▶ _Task goal_:
All of the data that follows should be written out exactly.

▶ _Dataset_:
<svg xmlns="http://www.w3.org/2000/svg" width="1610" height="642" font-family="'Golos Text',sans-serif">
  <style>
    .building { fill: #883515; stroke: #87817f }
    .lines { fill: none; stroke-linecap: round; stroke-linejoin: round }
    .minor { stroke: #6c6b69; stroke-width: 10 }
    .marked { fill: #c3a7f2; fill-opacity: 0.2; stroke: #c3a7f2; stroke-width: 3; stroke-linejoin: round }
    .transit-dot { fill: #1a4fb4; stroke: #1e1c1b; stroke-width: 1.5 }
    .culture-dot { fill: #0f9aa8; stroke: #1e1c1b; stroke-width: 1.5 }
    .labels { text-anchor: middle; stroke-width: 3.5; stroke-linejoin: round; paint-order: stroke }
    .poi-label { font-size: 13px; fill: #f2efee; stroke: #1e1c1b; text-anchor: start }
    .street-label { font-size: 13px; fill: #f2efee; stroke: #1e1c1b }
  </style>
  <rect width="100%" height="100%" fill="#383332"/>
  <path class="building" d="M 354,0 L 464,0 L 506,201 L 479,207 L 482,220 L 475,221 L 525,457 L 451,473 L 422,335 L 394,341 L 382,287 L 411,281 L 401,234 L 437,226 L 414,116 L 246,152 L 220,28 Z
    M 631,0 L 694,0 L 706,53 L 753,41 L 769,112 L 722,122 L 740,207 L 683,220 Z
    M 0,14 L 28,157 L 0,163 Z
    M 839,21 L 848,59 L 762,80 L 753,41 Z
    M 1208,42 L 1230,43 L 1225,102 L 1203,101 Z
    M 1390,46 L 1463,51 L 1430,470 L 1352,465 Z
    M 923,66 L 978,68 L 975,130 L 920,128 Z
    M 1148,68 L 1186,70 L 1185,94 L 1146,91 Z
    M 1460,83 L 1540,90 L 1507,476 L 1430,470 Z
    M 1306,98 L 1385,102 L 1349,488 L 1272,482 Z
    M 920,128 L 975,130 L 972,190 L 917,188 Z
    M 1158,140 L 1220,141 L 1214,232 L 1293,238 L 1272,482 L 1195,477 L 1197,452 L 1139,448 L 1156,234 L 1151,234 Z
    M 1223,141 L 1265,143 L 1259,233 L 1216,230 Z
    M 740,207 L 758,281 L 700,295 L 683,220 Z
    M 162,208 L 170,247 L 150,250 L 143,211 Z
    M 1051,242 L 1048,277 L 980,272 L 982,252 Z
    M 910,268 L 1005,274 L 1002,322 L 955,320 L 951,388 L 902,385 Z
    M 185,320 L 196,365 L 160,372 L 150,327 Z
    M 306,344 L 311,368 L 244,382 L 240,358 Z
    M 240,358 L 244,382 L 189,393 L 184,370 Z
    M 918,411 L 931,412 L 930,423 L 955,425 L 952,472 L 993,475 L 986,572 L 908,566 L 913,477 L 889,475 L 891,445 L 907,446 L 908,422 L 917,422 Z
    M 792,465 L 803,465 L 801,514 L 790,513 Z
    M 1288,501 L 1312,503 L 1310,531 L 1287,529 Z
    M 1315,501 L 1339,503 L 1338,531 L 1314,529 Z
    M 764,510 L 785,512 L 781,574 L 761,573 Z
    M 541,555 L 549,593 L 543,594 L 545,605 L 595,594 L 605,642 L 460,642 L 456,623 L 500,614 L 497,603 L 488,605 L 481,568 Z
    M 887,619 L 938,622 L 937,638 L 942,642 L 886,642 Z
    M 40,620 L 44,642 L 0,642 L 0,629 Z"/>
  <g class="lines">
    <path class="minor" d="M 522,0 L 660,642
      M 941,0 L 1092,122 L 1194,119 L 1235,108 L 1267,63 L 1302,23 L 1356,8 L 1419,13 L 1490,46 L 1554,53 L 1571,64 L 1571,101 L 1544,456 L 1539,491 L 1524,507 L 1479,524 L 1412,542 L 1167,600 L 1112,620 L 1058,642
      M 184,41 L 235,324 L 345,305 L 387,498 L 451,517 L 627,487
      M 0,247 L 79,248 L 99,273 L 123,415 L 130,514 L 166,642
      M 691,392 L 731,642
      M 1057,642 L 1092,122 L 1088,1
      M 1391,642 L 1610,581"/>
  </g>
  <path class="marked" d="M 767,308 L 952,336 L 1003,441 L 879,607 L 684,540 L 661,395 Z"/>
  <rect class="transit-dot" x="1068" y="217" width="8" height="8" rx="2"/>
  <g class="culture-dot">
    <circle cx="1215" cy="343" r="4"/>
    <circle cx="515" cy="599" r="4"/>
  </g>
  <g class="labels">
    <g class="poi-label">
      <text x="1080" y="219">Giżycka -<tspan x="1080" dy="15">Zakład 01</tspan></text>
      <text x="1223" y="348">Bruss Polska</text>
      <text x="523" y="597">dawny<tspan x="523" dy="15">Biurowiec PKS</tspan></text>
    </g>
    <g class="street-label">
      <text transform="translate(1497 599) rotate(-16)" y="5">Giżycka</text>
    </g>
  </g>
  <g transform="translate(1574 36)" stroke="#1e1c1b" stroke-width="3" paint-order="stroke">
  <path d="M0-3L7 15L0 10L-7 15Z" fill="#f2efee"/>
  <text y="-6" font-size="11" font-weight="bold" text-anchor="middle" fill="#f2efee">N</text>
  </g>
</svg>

▶ _Result of this exercise_:
<svg xmlns="http://www.w3.org/2000/svg" width="1610" height="642" font-family="'Golos Text',sans-serif">
  <style>
    .building { fill: #883515; stroke: #87817f }
    .lines { fill: none; stroke-linecap: round; stroke-linejoin: round }
    .minor { stroke: #6c6b69; stroke-width: 10 }
    .marked { fill: #c3a7f2; fill-opacity: 0.2; stroke: #c3a7f2; stroke-width: 3; stroke-linejoin: round }
    .transit-dot { fill: #1a4fb4; stroke: #1e1c1b; stroke-width: 1.5 }
    .culture-dot { fill: #0f9aa8; stroke: #1e1c1b; stroke-width: 1.5 }
    .labels { text-anchor: middle; stroke-width: 3.5; stroke-linejoin: round; paint-order: stroke }
    .poi-label { font-size: 13px; fill: #f2efee; stroke: #1e1c1b; text-anchor: start }
    .street-label { font-size: 13px; fill: #f2efee; stroke: #1e1c1b }
  </style>
  <rect width="100%" height="100%" fill="#383332"/>
  <path class="building" d="M 354,0 L 464,0 L 506,201 L 479,207 L 482,220 L 475,221 L 525,457 L 451,473 L 422,335 L 394,341 L 382,287 L 411,281 L 401,234 L 437,226 L 414,116 L 246,152 L 220,28 Z
    M 631,0 L 694,0 L 706,53 L 753,41 L 769,112 L 722,122 L 740,207 L 683,220 Z
    M 0,14 L 28,157 L 0,163 Z
    M 839,21 L 848,59 L 762,80 L 753,41 Z
    M 1208,42 L 1230,43 L 1225,102 L 1203,101 Z
    M 1390,46 L 1463,51 L 1430,470 L 1352,465 Z
    M 923,66 L 978,68 L 975,130 L 920,128 Z
    M 1148,68 L 1186,70 L 1185,94 L 1146,91 Z
    M 1460,83 L 1540,90 L 1507,476 L 1430,470 Z
    M 1306,98 L 1385,102 L 1349,488 L 1272,482 Z
    M 920,128 L 975,130 L 972,190 L 917,188 Z
    M 1158,140 L 1220,141 L 1214,232 L 1293,238 L 1272,482 L 1195,477 L 1197,452 L 1139,448 L 1156,234 L 1151,234 Z
    M 1223,141 L 1265,143 L 1259,233 L 1216,230 Z
    M 740,207 L 758,281 L 700,295 L 683,220 Z
    M 162,208 L 170,247 L 150,250 L 143,211 Z
    M 1051,242 L 1048,277 L 980,272 L 982,252 Z
    M 910,268 L 1005,274 L 1002,322 L 955,320 L 951,388 L 902,385 Z
    M 185,320 L 196,365 L 160,372 L 150,327 Z
    M 306,344 L 311,368 L 244,382 L 240,358 Z
    M 240,358 L 244,382 L 189,393 L 184,370 Z
    M 918,411 L 931,412 L 930,423 L 955,425 L 952,472 L 993,475 L 986,572 L 908,566 L 913,477 L 889,475 L 891,445 L 907,446 L 908,422 L 917,422 Z
    M 792,465 L 803,465 L 801,514 L 790,513 Z
    M 1288,501 L 1312,503 L 1310,531 L 1287,529 Z
    M 1315,501 L 1339,503 L 1338,531 L 1314,529 Z
    M 764,510 L 785,512 L 781,574 L 761,573 Z
    M 541,555 L 549,593 L 543,594 L 545,605 L 595,594 L 605,642 L 460,642 L 456,623 L 500,614 L 497,603 L 488,605 L 481,568 Z
    M 887,619 L 938,622 L 937,638 L 942,642 L 886,642 Z
    M 40,620 L 44,642 L 0,642 L 0,629 Z"/>
  <g class="lines">
    <path class="minor" d="M 522,0 L 660,642
      M 941,0 L 1092,122 L 1194,119 L 1235,108 L 1267,63 L 1302,23 L 1356,8 L 1419,13 L 1490,46 L 1554,53 L 1571,64 L 1571,101 L 1544,456 L 1539,491 L 1524,507 L 1479,524 L 1412,542 L 1167,600 L 1112,620 L 1058,642
      M 184,41 L 235,324 L 345,305 L 387,498 L 451,517 L 627,487
      M 0,247 L 79,248 L 99,273 L 123,415 L 130,514 L 166,642
      M 691,392 L 731,642
      M 1057,642 L 1092,122 L 1088,1
      M 1391,642 L 1610,581"/>
  </g>
  <path class="marked" d="M 767,308 L 952,336 L 1003,441 L 879,607 L 684,540 L 661,395 Z"/>
  <rect class="transit-dot" x="1068" y="217" width="8" height="8" rx="2"/>
  <g class="culture-dot">
    <circle cx="1215" cy="343" r="4"/>
    <circle cx="515" cy="599" r="4"/>
  </g>
  <g class="labels">
    <g class="poi-label">
      <text x="1080" y="219">Giżycka -<tspan x="1080" dy="15">Zakład 01</tspan></text>
      <text x="1223" y="348">Bruss Polska</text>
      <text x="523" y="597">dawny<tspan x="523" dy="15">Biurowiec PKS</tspan></text>
    </g>
    <g class="street-label">
      <text transform="translate(1497 599) rotate(-16)" y="5">Giżycka</text>
    </g>
  </g>
  <g transform="translate(1574 36)" stroke="#1e1c1b" stroke-width="3" paint-order="stroke">
  <path d="M0-3L7 15L0 10L-7 15Z" fill="#f2efee"/>
  <text y="-6" font-size="11" font-weight="bold" text-anchor="middle" fill="#f2efee">N</text>
  </g>
</svg>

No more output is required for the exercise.